What the task asks |
Copy word for word the lines of the records below, beginning at the one with "Select options" and finishing at the one with "The death scene", ends included, but none of the pictures.

Input for this task |

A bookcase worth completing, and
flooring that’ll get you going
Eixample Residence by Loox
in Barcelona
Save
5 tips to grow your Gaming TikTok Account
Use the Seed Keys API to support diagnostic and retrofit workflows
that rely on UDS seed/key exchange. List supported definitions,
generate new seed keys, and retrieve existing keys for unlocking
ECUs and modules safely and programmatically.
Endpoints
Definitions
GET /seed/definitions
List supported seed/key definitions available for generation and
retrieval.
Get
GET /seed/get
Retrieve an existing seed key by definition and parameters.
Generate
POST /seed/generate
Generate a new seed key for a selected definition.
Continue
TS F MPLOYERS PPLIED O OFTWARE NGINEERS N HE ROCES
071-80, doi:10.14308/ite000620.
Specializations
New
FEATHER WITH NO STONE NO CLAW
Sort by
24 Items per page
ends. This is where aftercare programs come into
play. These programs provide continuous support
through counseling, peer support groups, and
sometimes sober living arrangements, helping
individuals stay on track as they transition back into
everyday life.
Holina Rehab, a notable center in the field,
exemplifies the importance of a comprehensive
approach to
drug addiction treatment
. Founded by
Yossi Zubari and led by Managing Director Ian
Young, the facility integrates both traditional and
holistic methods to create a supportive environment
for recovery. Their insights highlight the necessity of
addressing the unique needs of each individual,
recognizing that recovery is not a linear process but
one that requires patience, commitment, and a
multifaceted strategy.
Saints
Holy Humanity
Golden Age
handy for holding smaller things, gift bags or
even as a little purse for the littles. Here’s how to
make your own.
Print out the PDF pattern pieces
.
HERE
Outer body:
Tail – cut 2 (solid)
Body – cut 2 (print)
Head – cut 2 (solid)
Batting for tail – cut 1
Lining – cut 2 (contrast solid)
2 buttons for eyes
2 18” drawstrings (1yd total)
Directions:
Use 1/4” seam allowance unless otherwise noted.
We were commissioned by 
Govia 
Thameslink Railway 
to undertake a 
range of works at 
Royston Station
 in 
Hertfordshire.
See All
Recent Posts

==

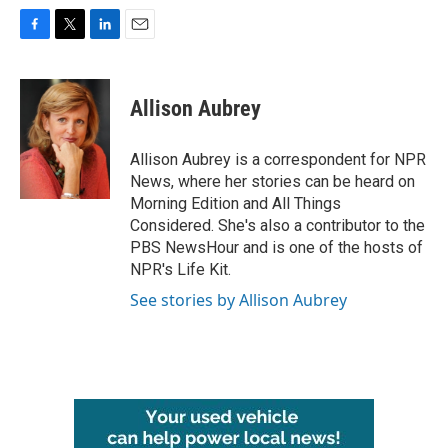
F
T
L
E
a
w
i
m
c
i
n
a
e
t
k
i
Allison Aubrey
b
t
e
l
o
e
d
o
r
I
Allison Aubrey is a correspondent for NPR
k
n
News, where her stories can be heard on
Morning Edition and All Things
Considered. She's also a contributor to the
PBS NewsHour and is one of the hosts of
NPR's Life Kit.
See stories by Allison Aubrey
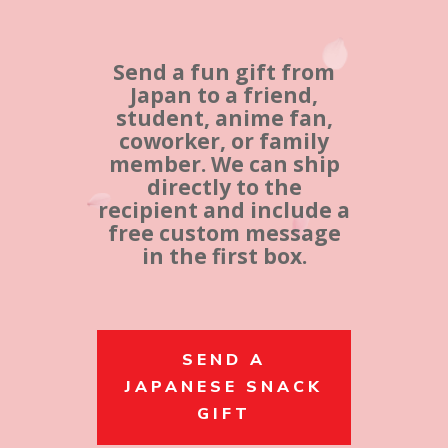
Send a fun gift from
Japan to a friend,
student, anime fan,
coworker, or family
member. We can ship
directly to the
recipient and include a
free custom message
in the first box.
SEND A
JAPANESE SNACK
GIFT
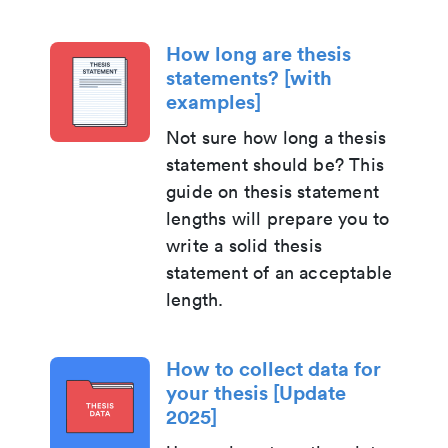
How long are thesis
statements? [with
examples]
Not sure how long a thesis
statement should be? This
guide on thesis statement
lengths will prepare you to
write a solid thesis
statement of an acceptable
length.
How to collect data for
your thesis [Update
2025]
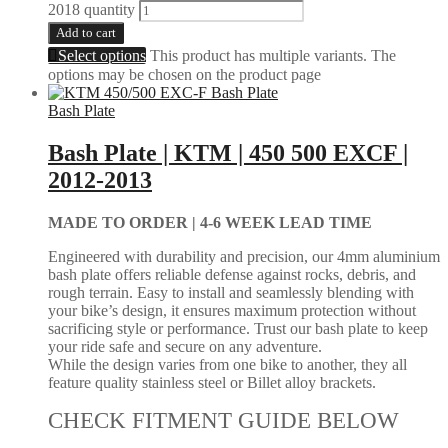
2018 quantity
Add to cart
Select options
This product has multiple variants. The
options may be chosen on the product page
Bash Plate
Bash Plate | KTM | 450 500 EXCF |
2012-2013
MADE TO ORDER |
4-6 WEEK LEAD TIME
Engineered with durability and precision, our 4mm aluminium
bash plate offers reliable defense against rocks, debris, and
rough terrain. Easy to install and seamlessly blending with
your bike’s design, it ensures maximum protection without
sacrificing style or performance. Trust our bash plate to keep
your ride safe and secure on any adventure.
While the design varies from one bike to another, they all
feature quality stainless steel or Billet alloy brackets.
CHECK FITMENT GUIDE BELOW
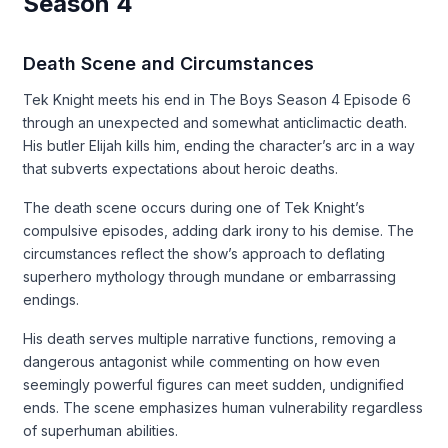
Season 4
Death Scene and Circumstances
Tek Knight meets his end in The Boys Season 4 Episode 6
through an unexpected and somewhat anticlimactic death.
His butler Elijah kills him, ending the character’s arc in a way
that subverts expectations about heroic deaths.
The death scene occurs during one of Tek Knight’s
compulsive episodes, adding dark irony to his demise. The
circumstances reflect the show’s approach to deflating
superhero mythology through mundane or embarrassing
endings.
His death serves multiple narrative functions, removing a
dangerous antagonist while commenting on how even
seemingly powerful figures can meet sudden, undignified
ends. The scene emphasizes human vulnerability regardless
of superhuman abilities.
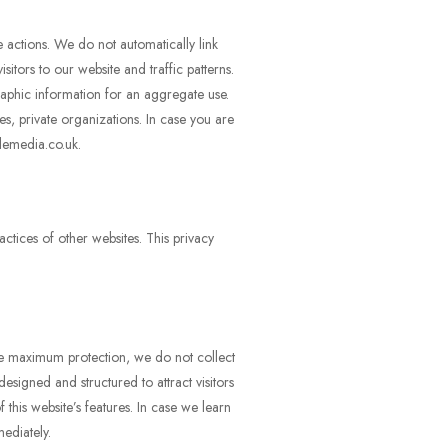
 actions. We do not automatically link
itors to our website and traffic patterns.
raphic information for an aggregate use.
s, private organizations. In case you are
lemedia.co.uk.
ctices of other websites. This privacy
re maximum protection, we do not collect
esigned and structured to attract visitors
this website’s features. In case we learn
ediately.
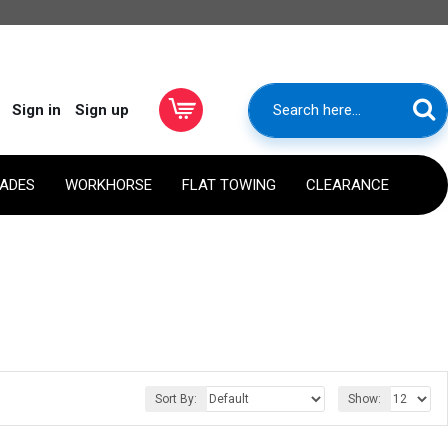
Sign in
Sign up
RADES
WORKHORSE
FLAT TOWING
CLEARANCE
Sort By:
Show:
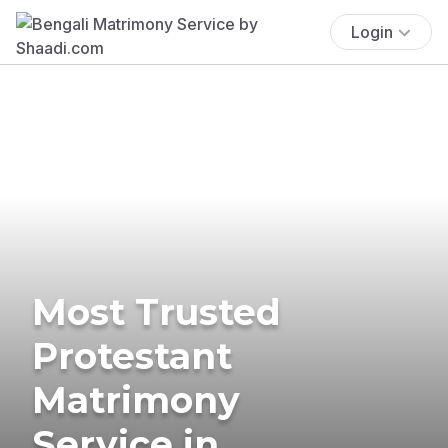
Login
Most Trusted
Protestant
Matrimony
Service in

Exercise result |
Select options
This product has multiple variants. The
options may be chosen on the product page
Bash Plate
Bash Plate | KTM | 450 500 EXCF |
2012-2013
MADE TO ORDER |
4-6 WEEK LEAD TIME
Engineered with durability and precision, our 4mm aluminium
bash plate offers reliable defense against rocks, debris, and
rough terrain. Easy to install and seamlessly blending with
your bike’s design, it ensures maximum protection without
sacrificing style or performance. Trust our bash plate to keep
your ride safe and secure on any adventure.
While the design varies from one bike to another, they all
feature quality stainless steel or Billet alloy brackets.
CHECK FITMENT GUIDE BELOW
Season 4
Death Scene and Circumstances
Tek Knight meets his end in The Boys Season 4 Episode 6
through an unexpected and somewhat anticlimactic death.
His butler Elijah kills him, ending the character’s arc in a way
that subverts expectations about heroic deaths.
The death scene occurs during one of Tek Knight’s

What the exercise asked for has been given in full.